Great event, had a fantastic time...looking forward to competing with each and every one of you in 2008!


----------



## LarryWolfe (Oct 27, 2007)

swampdaddysbbq said:
			
		

> Great event, had a fantastic time...looking forward to competing with each and every one of you in 2008!



I'm curious..................you didn't happen to give anyone a Canadian Hug or trip over a WSM and knock it over @ Oinktoberfest did you?  :?


----------



## Pigs On The Wing BBQ (Oct 27, 2007)

Larry Wolfe said:
			
		

> swampdaddysbbq said:
> 
> 
> 
> ...


Leave it alone bucket head.    Any who we are going to try and get BB King for friday night, stay tuned.


----------



## swampdaddysbbq (Oct 27, 2007)

Larry and Pigs on the Wing; Blonde pics under "Frozen Few" and for the record ,I don't do hugs and I know how to walk. Hope this eases your mind.
Enough said.


----------



## atruckerswife (Oct 27, 2007)

Hi ya Swampdaddy'

Fancy seeing you.


And yes, I have seen you walk, and you walk just fine,    

Hugs to you today and Mrs. Swampdaay.


----------



## swampdaddysbbq (Oct 27, 2007)

Louisa, have you got any of those trade secrets for me yet? How's my new trailer doing? Looking forward to having a cold Blonde with you and the rest of the gang. Mrs. Swampdaddy says to say Hi.


----------



## atruckerswife (Oct 27, 2007)

Randy, Randy, Randy, how many times do I need to tell you, I cannot give out what trade secrets I know.  Danielle would kill me you know.

Your new trailer looks so lovley sitting in my driveway.

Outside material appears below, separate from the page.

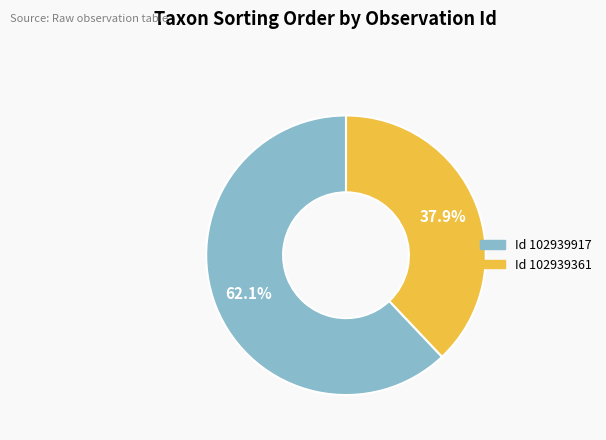

Is there a majority slice in this chart?

Yes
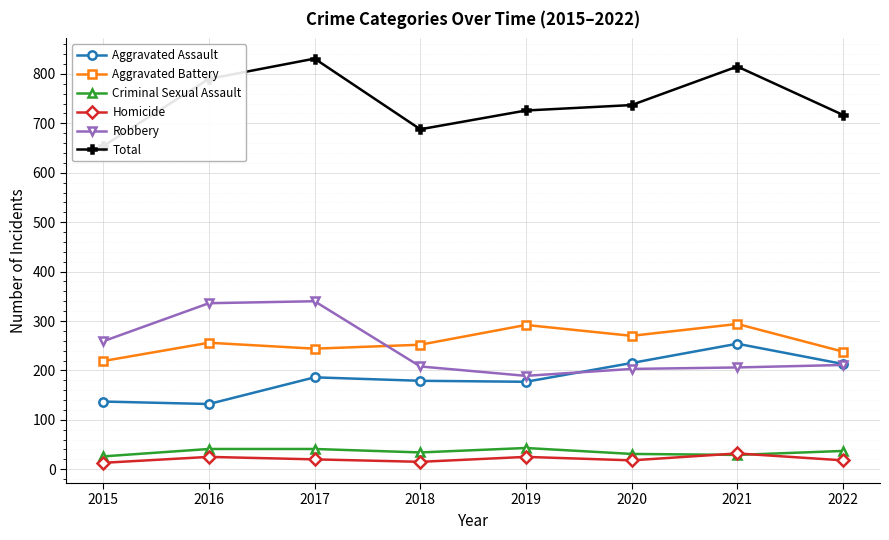

True or false: Robbery has a value of 531 at 2017.

False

Be back later, I did ribs today, and do they look yummmmy, no abt pics we kinda ate them already.

Hugs


----------



## swampdaddysbbq (Oct 27, 2007)

Shhhhhh! Diva doesn't need to know you told me anything. Would you like to sell the trailer? I think I could round up 25-30$. Nice rig. Hope to have one like it soon. What time's dinner? Do we need to bring wine?


----------



## atruckerswife (Oct 27, 2007)

Ok Randy, you have broken me down.

Our trade secrets are as follows

We only use Hovey's Meats, Weber Smokey Mountains, Traegers and Basque Charcoal exclusively.

Want to know any more.

Sorry you were late for dinner, wine was not needed but Raspberry Rum would have been nice,  :P 

Ribs, beans, scallop taters, ( not my favorite ) and cheescake for desert.


----------



## Pigs On The Wing BBQ (Oct 27, 2007)

Groovy grub. Love the plates.


----------



## atruckerswife (Oct 27, 2007)

Thanx Pigs

Plates are Corel bought at WalMart


----------



## swampdaddysbbq (Oct 28, 2007)

Glad I missed dinner because I hate scalloped potatoes too. Far too technical
for this good old boy. I'll guess I'll  just keep trying with my offset. But at least now I know your secrets. Thanks  anyway.


----------